**Page excerpt**
────────
The revamped First Choice will offer a wider range of product including camping, hostels, apartments and rail travel in a bid to appeal to digitally-savvy travellers who want flexibility but also financial protection.
A “Weather Guarantee” option, whereby customers will get a pro rata refund if it rains for more than two hours a day (in certain destinations), is also new.
First Choice managing director Bart Quinton Smith said Tui’s new vision for the brand came in response to “fundamental changes” in what next-generation travellers are looking for.
“They travel frequently, they’re digitally-minded, they understand packages, but they don’t always gravitate towards [them] – and a package doesn’t always reflect the flexibility they want,” he explained, adding customers in this market are connect by “ethos” more than by age.
In its new guise, First Choice will be an online-only, direct-sell brand, and not even agents in Tui’s own stores will be able to sell it. “Typically, this is not the type of consumer who will go in-store,” said Quinton Smith.
There will no reps in-resort, and the majority of customers are expected to book without contacting the call centre.
────────
**Provided material**
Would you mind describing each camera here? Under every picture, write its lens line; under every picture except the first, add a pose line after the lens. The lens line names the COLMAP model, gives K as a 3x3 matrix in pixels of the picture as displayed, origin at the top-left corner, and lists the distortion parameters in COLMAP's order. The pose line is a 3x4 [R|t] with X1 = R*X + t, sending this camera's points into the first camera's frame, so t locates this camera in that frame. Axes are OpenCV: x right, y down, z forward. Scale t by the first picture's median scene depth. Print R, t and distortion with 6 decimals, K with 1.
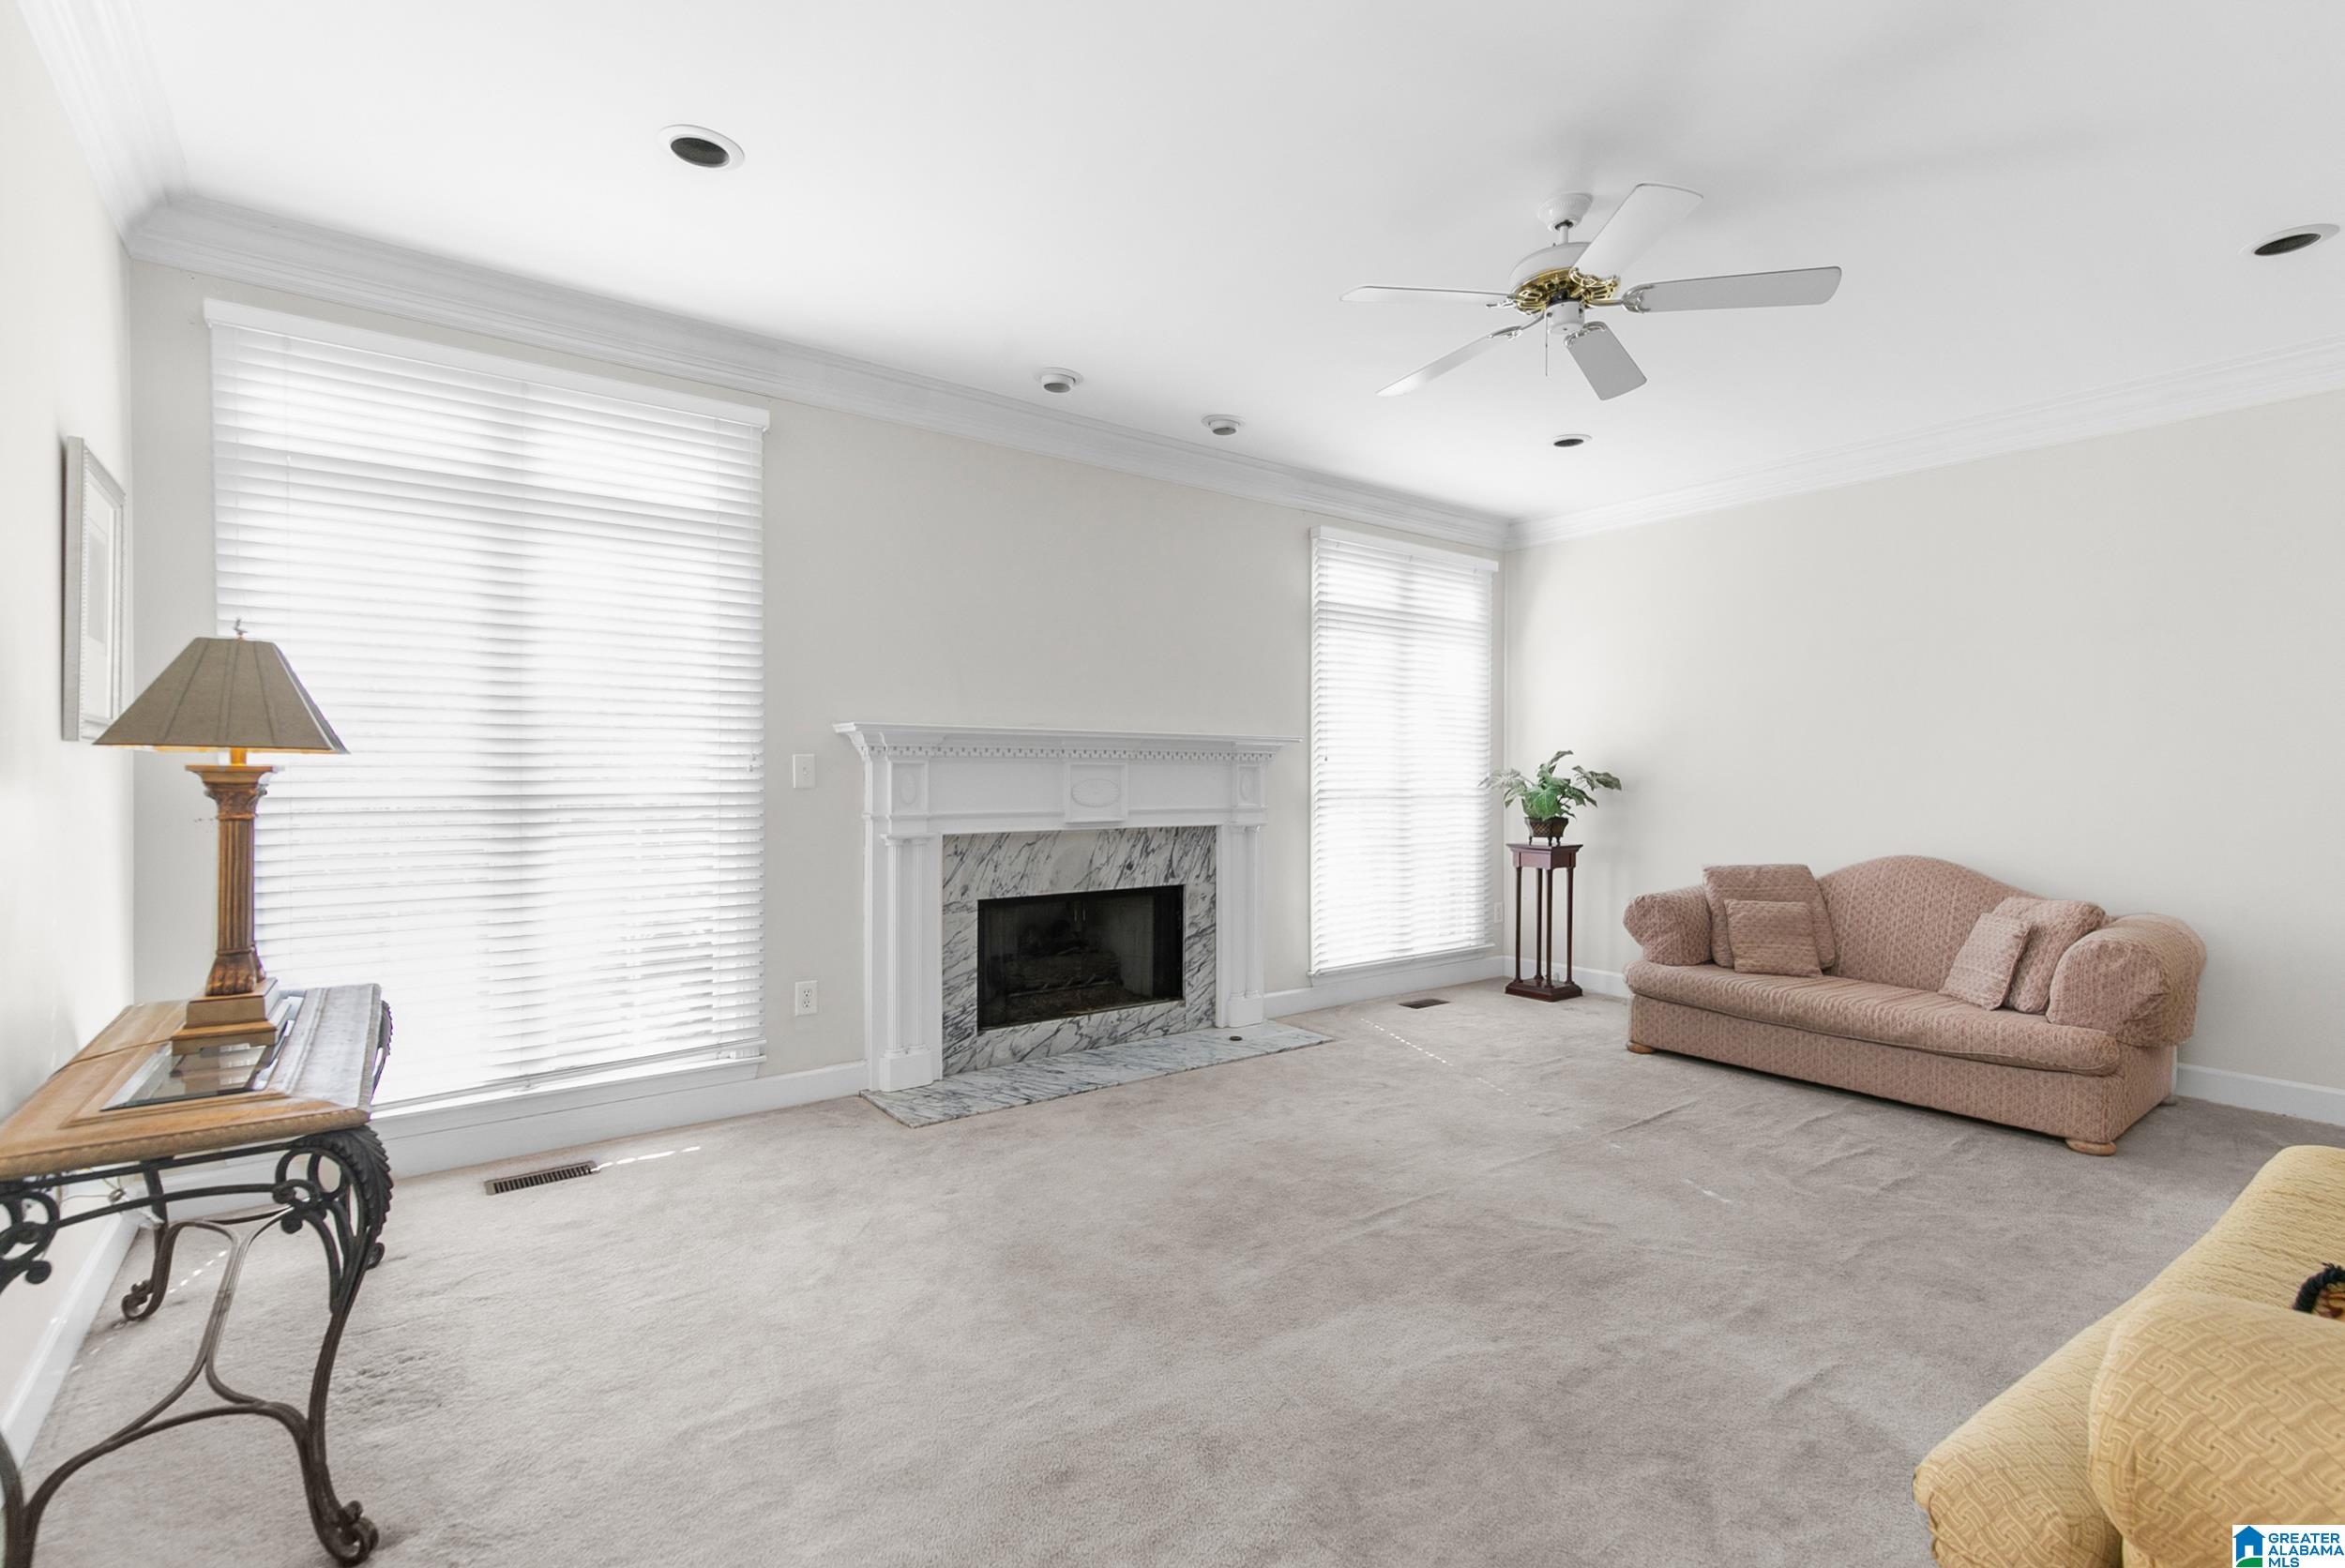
lens RADIAL K [[1073.4, 0, 1179.3], [0, 1073.4, 776.7], [0, 0, 1]] dist [0.010280, 0.000481]
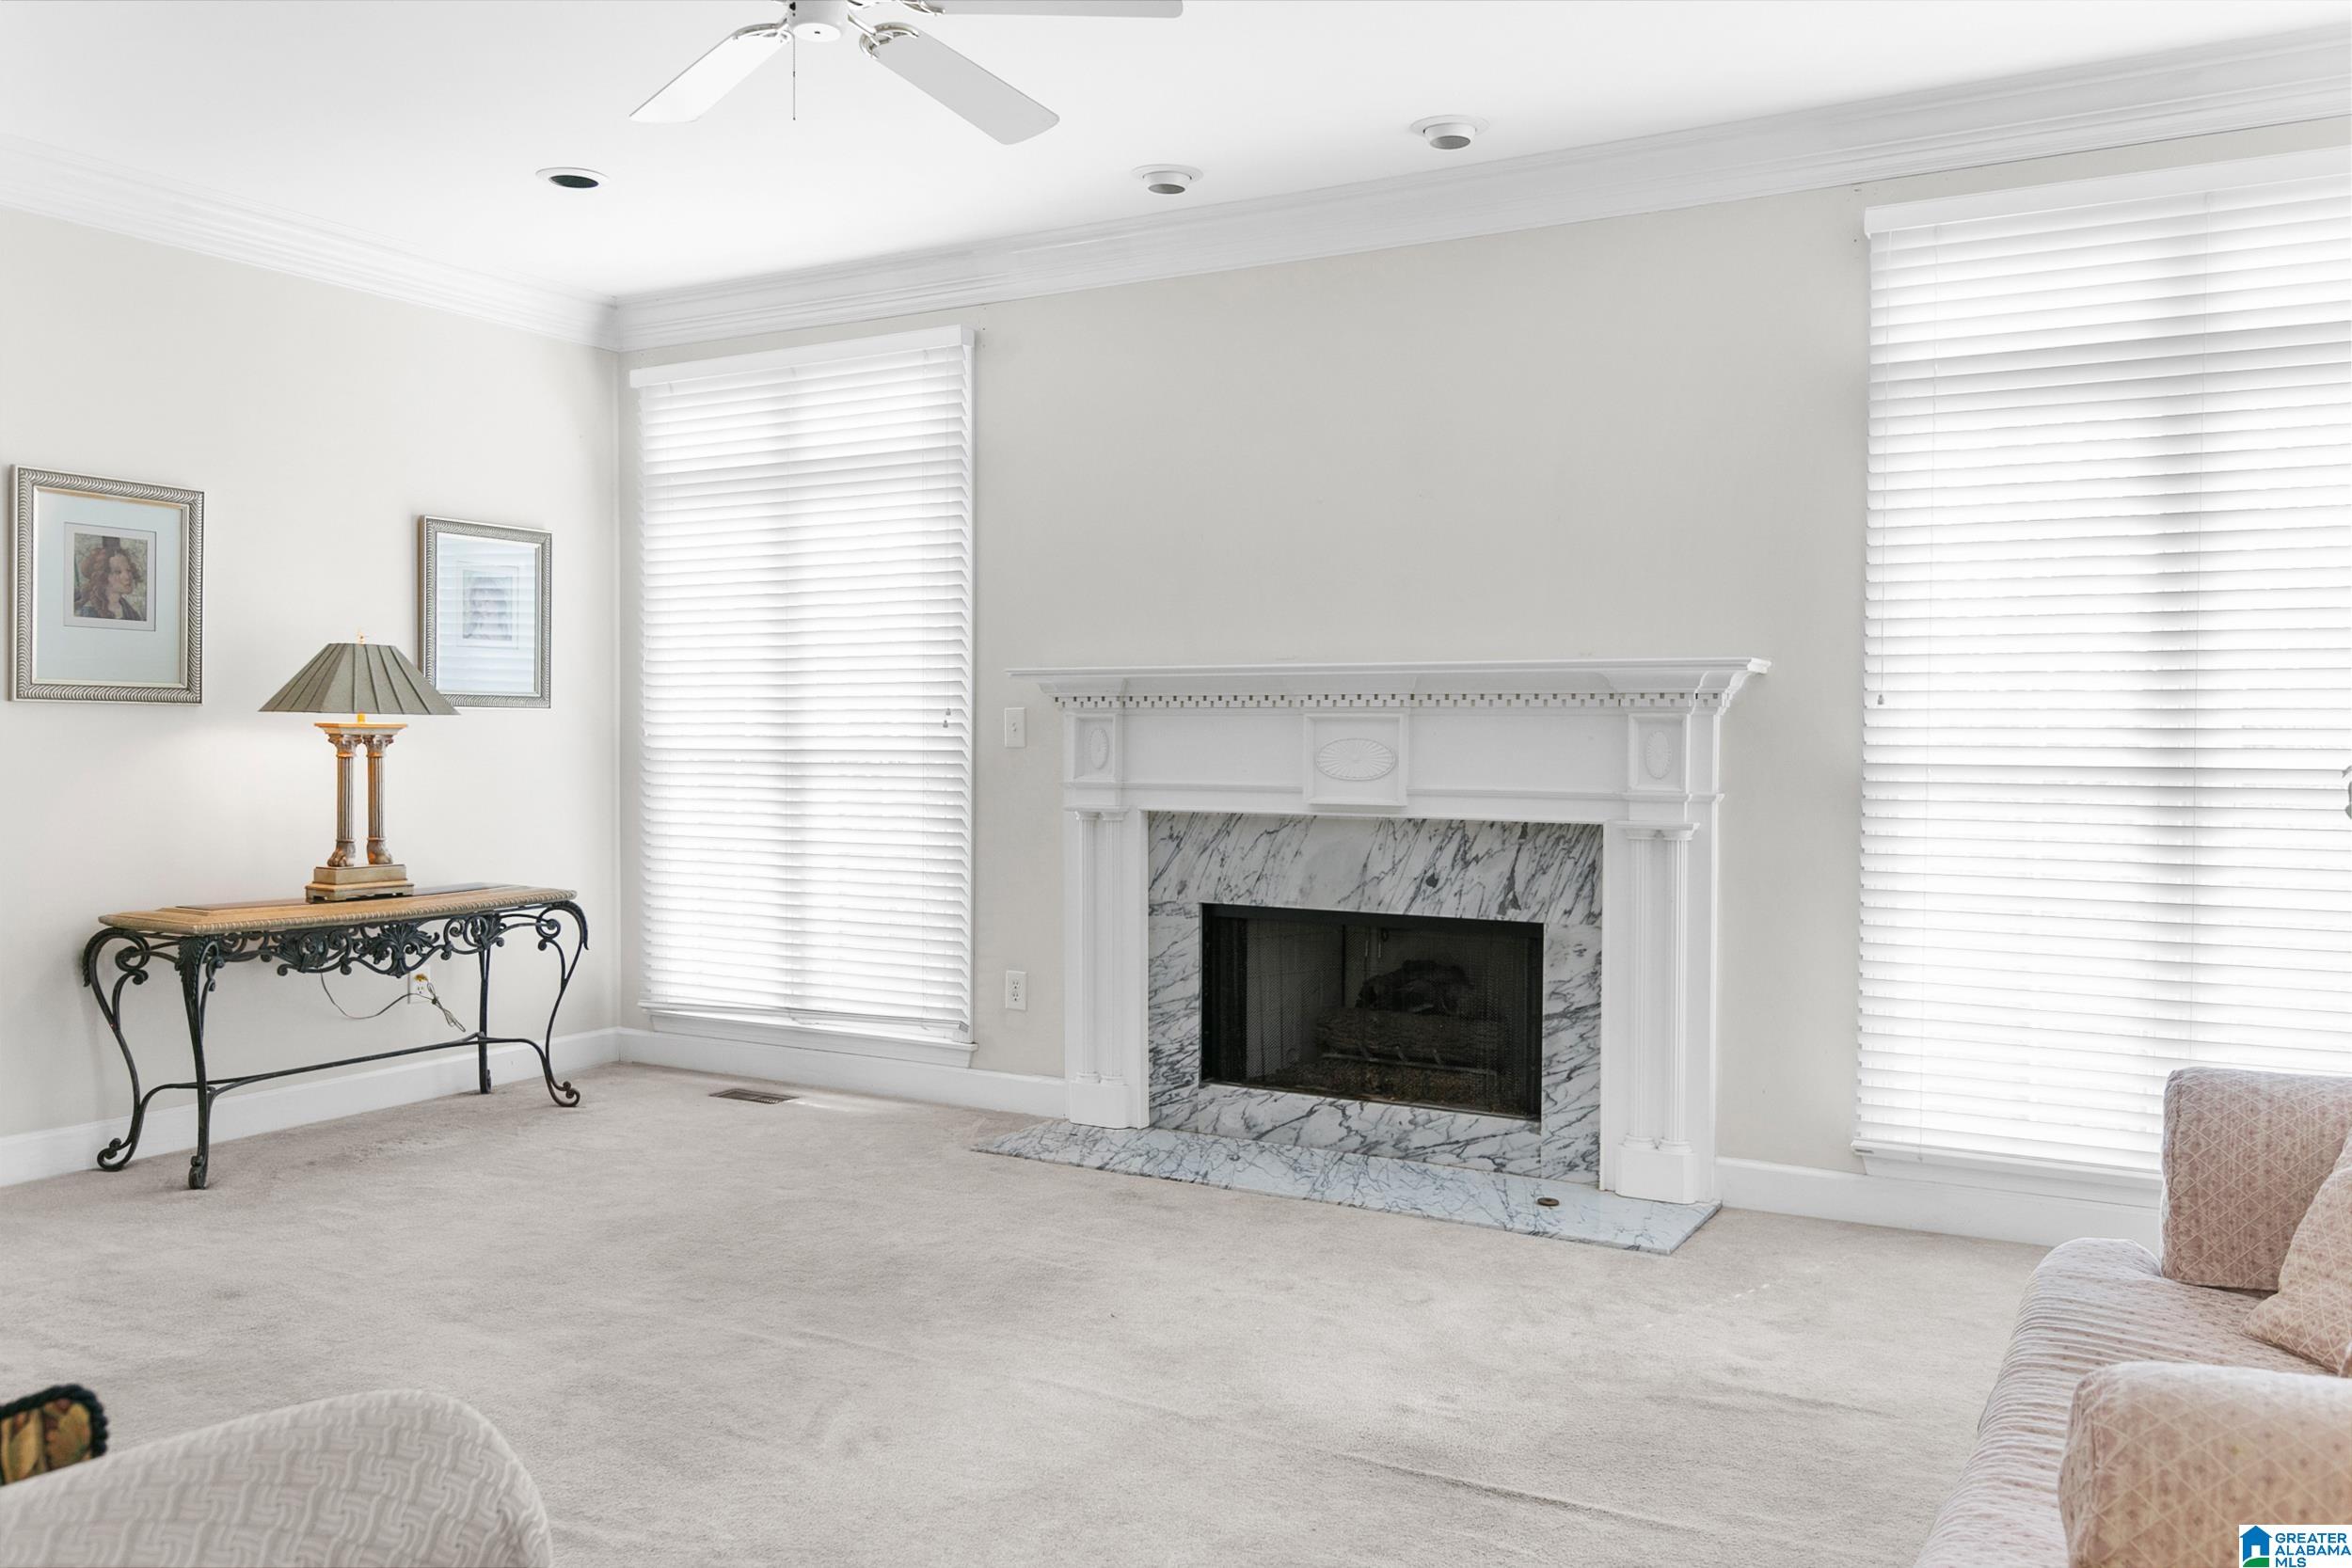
lens RADIAL K [[1801.6, 0, 1178.6], [0, 1801.6, 775.9], [0, 0, 1]] dist [0.008563, -0.003461]
pose [[0.386944, 0.021787, -0.921846, 0.898692], [-0.004877, 0.999755, 0.021581, 0.001529], [0.922090, -0.003855, 0.386956, 0.488761]]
────────
**Instructions for the task**
Continue the news article about Tui's relaunch of the First Choice brand, starting right after its final sentence.

**Exercise result**
Between 2012 and 2019, the First Choice brand sold only all-inclusive holidays, but over the last four years, it has sold a range of board options and holiday durations, with a focus on value.
Tui UK and Ireland managing director Andrew Flintham admitted the First Choice brand had been “on the back burner” during Covid, but said that as one of travel’s former “big four”, the brand still had huge value, and was still recognised by half of the UK’s population.
“First Choice has that feeling of being a pioneer brand; it was the first UK airline to acquire Dreamliners,” Flintham pointed out.
“There were massive pirate ships in First Choice’s shops and those outlandish pink uniforms that everyone remembers,” he added.